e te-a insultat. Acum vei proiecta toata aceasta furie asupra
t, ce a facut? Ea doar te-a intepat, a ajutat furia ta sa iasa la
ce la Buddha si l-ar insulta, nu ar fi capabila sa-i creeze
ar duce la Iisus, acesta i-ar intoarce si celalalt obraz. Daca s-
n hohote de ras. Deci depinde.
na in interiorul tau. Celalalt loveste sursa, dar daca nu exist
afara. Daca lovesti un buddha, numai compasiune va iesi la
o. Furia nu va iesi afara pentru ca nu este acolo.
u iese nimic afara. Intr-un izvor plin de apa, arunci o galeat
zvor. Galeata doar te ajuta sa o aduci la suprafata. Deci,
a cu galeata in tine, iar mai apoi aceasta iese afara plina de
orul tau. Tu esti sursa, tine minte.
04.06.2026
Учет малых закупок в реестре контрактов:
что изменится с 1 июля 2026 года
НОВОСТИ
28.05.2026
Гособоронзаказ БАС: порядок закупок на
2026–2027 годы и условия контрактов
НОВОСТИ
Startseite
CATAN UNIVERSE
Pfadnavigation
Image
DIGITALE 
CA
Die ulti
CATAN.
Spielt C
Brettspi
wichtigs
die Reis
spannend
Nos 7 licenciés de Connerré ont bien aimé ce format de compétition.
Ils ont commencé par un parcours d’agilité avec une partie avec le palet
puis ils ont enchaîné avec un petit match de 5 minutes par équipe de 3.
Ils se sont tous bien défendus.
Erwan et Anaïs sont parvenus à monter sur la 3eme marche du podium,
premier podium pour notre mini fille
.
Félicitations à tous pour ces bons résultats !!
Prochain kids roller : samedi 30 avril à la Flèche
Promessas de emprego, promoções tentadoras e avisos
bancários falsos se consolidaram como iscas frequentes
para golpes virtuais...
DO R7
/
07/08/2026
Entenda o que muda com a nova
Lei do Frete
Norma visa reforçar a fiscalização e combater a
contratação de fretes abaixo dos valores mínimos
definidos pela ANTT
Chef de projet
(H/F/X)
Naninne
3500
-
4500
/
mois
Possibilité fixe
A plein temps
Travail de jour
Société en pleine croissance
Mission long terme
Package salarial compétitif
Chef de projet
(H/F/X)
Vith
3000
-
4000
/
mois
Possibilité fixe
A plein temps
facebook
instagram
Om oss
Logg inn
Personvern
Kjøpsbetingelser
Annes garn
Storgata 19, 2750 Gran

— Description of the task —
Output the records above exactly, from their first line through the line that contains "Nos 7 licenciés", and add nothing.

— Your response —
e te-a insultat. Acum vei proiecta toata aceasta furie asupra
t, ce a facut? Ea doar te-a intepat, a ajutat furia ta sa iasa la
ce la Buddha si l-ar insulta, nu ar fi capabila sa-i creeze
ar duce la Iisus, acesta i-ar intoarce si celalalt obraz. Daca s-
n hohote de ras. Deci depinde.
na in interiorul tau. Celalalt loveste sursa, dar daca nu exist
afara. Daca lovesti un buddha, numai compasiune va iesi la
o. Furia nu va iesi afara pentru ca nu este acolo.
u iese nimic afara. Intr-un izvor plin de apa, arunci o galeat
zvor. Galeata doar te ajuta sa o aduci la suprafata. Deci,
a cu galeata in tine, iar mai apoi aceasta iese afara plina de
orul tau. Tu esti sursa, tine minte.
04.06.2026
Учет малых закупок в реестре контрактов:
что изменится с 1 июля 2026 года
НОВОСТИ
28.05.2026
Гособоронзаказ БАС: порядок закупок на
2026–2027 годы и условия контрактов
НОВОСТИ
Startseite
CATAN UNIVERSE
Pfadnavigation
Image
DIGITALE 
CA
Die ulti
CATAN.
Spielt C
Brettspi
wichtigs
die Reis
spannend
Nos 7 licenciés de Connerré ont bien aimé ce format de compétition.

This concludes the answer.